The Last Time

***Warning: This story contains descriptions of potentially sensitive material regarding drug use

When she left work, she was aching for it. Actually, she’d been aching for it for hours. Days. Maybe even years. Ever since her first time. She knew there was some at home—he always had something. She stumbled out of the office and barely noticed the looks that followed behind her. Eyes averted, glancing at the black wake swirling over her footsteps, downcast, the slightest shaking of heads. Thin fog had crept over the city while she worked. Inside for eight hours, too far away from the window—separated by too many cubicles decorated with pictures of children that made the days spent away just that much more tortuous—to see outside into the gray of winter, the frozen promises of a coming spring. Her cubicle was bare.

Driving can become an act of numb unconcern. With practice, the road can be almost completely ignored, with only infrequent glances at mirrors to make sure there isn’t some idiot who’s forgotten his mother’s advice entering traffic on foot, or an out of control semi-truck caroming straight toward her with a swift, loud, but thankfully painless end. One day it might happen.

At the end of her road lay what she wanted more than anything else in that moment. The pinprick at the corner of her left elbow that never quite had time to fully heal was sparking with anticipation. The car more floated than braked to a stop in the driveway that inclined just enough to make deploying the parking brake a mildly inconveniencing necessity. Every second not spent getting inside the house was pure waste, drifting out of reach forever.

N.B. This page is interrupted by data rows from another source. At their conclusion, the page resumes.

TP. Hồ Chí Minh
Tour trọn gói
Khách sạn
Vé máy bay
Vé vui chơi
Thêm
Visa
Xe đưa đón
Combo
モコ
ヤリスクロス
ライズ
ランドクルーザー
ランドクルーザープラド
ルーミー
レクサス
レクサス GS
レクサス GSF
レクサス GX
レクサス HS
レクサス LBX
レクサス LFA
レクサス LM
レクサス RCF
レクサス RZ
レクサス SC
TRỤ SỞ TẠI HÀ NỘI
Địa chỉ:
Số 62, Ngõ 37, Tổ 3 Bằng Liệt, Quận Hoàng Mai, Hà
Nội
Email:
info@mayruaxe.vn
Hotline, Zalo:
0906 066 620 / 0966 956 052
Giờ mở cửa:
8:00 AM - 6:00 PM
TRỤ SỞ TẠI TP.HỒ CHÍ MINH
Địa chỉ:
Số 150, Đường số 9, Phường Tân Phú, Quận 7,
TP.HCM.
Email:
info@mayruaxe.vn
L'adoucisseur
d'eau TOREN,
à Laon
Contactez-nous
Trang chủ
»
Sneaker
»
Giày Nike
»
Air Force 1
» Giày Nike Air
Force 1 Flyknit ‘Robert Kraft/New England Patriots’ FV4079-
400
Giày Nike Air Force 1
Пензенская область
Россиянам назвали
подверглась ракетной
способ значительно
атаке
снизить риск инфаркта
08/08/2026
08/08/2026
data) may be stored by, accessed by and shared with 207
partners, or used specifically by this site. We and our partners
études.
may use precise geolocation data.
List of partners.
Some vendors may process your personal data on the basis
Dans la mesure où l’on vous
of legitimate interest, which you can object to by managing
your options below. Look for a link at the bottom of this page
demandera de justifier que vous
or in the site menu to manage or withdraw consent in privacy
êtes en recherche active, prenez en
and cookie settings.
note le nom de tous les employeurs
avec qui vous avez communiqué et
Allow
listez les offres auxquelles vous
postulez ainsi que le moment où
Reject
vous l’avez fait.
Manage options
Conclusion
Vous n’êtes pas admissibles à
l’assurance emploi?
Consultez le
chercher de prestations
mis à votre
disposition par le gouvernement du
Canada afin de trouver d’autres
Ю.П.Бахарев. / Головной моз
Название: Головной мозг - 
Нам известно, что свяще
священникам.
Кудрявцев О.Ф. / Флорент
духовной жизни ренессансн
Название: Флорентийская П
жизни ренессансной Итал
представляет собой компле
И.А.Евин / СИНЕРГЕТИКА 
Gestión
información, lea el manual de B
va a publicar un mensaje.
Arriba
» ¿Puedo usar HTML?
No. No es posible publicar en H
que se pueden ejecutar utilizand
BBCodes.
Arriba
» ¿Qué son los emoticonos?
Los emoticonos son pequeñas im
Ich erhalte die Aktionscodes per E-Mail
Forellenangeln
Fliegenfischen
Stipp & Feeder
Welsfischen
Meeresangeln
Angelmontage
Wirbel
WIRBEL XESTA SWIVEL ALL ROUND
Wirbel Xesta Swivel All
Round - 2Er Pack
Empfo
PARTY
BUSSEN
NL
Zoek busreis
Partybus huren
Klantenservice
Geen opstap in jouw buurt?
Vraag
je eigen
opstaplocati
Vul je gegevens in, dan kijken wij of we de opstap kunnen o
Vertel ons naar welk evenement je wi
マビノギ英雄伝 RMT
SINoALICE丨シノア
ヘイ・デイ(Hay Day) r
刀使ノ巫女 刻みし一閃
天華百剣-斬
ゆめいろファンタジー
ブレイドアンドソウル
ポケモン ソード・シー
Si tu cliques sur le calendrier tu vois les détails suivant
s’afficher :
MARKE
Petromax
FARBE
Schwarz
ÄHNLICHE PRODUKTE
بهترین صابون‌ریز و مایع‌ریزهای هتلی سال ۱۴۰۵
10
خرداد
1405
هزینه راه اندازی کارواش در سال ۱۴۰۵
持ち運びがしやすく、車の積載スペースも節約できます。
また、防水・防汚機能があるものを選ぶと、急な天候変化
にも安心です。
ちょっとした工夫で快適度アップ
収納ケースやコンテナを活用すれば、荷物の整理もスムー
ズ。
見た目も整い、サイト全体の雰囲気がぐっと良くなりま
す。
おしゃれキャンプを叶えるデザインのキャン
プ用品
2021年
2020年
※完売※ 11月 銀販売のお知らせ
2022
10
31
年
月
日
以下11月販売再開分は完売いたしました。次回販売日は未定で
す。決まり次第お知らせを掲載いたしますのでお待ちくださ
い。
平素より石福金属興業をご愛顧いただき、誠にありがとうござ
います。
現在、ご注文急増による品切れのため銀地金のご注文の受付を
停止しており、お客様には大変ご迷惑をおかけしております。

She hardly notices him, supine in the middle of the shaggy gray carpeted floor. When she enters, she makes straight for the spindle-legged table beneath a three-bulb chandelier (only one bulb functional) and the needle that awaits her. Not until its point has slipped into her vein and the muddy liquid is coursing with the blood throughout her body does she go to him. Crawls to him. On hands and knees, she crawls back to where he lays, glassy eyes trained on nothing above him, a fatal amount of the drug just barely pumping through his quivering heart. She doesn’t notice that he’s stopped breathing. She takes his hand in hers, lays beside him, stares upward into nothing. Not knowing he is on his way out, leaving the conscious world in a swirling torrent of careless pleasure. She will wake. She will be sober. She will know horror when she realizes just how cold his hand is in hers. Stiff the way only a dead hand is stiff. The morning will come, and every morning after it will be painful. Right now, she swims in a hazy pool of incandescence. She is beside him, happy for the last time.